**Tasks to carry out**:
1. Reproduce the portion of the task scheduler instructions between "1. Load and" and "Timelines (ASCII Visual)", inclusive.
2. According to the task scheduler instructions, which command starts the interactive CLI application on macOS or Linux?

**Source document**:
______

Installation & Execution Steps

  1. Clone or download the project folder:

    cd "Task Scheduler Optimization System"
  2. Run the interactive CLI application:

    • Windows (PowerShell / cmd):
      python main.py
    • macOS / Linux (Terminal):
      python3 main.py
  3. Verify the Custom Heap: You can run unit tests to verify the correctness of the heap operations:

    python -m unittest src/test_heap.py

📊 Sample Output

Below is an example of the terminal simulation comparison for a workload of 8 tasks:

Interactive Menu

============================================================
             TASK SCHEDULER OPTIMIZATION SYSTEM             
============================================================

1. Load and Run Default Sample Tasks (from CSV)
2. Load and Run Custom CSV Task File
3. Enter Tasks Manually via Command Line
4. Generate and Run Random Task Workload
5. Exit

Enter choice (1-5): 1

Execution Timelines (ASCII Visual)

______

**Material provided**:
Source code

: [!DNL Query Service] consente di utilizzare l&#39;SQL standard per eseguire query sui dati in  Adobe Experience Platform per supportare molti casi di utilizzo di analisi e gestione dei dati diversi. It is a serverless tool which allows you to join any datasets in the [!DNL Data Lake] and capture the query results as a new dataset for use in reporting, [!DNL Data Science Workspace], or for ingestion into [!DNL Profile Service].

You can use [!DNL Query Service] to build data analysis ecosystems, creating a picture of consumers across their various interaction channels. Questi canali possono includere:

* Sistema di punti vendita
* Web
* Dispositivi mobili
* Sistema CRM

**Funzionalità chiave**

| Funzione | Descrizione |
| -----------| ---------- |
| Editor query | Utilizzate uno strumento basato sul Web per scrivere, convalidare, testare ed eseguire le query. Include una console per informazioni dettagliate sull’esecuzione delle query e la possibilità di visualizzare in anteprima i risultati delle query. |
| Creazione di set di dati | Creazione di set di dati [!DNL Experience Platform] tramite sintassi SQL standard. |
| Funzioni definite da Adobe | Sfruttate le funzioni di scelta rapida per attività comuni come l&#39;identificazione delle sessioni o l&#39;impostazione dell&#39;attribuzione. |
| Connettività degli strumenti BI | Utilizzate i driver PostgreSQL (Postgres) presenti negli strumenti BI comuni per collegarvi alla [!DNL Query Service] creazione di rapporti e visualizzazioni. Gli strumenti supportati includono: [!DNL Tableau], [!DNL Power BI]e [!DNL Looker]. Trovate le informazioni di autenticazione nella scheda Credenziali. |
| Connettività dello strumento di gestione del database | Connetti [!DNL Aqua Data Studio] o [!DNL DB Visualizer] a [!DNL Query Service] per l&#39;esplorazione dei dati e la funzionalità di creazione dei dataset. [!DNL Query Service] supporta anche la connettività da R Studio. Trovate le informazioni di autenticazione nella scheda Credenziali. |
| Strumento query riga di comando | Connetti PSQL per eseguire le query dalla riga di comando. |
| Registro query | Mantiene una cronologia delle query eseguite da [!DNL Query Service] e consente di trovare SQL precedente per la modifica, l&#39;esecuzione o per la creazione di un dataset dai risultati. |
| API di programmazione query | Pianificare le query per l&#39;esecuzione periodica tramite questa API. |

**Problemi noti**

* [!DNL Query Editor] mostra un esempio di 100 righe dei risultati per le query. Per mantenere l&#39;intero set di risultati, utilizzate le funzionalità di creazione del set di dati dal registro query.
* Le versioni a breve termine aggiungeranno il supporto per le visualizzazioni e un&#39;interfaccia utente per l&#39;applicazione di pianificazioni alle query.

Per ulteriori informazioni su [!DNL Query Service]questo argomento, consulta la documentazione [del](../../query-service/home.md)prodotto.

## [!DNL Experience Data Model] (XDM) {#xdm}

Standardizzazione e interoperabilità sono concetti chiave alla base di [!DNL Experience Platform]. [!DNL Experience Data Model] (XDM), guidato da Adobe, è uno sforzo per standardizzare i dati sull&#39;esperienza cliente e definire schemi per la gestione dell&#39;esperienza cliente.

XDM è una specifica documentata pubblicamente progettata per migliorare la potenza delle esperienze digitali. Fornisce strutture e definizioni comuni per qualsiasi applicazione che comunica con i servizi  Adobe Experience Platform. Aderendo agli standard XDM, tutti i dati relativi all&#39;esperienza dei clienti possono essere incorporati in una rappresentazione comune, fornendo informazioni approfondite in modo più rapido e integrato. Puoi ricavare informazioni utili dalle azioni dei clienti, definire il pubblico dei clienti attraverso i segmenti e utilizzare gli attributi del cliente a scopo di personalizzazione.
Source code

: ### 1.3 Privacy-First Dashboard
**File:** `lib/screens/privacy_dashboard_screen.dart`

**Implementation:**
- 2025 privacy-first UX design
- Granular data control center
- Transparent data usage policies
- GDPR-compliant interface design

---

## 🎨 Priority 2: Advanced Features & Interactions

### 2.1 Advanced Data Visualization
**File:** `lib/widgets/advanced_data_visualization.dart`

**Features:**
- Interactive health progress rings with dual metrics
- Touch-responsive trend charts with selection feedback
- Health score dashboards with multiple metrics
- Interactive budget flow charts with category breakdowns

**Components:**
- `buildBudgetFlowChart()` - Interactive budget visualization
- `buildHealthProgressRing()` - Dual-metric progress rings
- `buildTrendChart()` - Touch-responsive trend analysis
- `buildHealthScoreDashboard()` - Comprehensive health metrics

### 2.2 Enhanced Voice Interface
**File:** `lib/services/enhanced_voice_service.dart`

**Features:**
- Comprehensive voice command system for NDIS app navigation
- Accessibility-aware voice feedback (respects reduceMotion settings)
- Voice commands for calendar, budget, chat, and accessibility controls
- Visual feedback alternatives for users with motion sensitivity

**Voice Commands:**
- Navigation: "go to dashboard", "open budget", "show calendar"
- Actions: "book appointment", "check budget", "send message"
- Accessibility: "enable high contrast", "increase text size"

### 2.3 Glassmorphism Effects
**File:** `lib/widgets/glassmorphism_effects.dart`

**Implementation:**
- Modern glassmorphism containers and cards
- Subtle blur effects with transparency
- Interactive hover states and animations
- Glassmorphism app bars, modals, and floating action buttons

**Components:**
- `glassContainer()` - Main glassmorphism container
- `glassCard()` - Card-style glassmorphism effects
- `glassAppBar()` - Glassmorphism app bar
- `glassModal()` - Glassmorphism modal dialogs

______

**Results of the tasks**:
1.
1. Load and Run Default Sample Tasks (from CSV)
2. Load and Run Custom CSV Task File
3. Enter Tasks Manually via Command Line
4. Generate and Run Random Task Workload
5. Exit

Enter choice (1-5): 1

Execution Timelines (ASCII Visual)

2. python3 main.py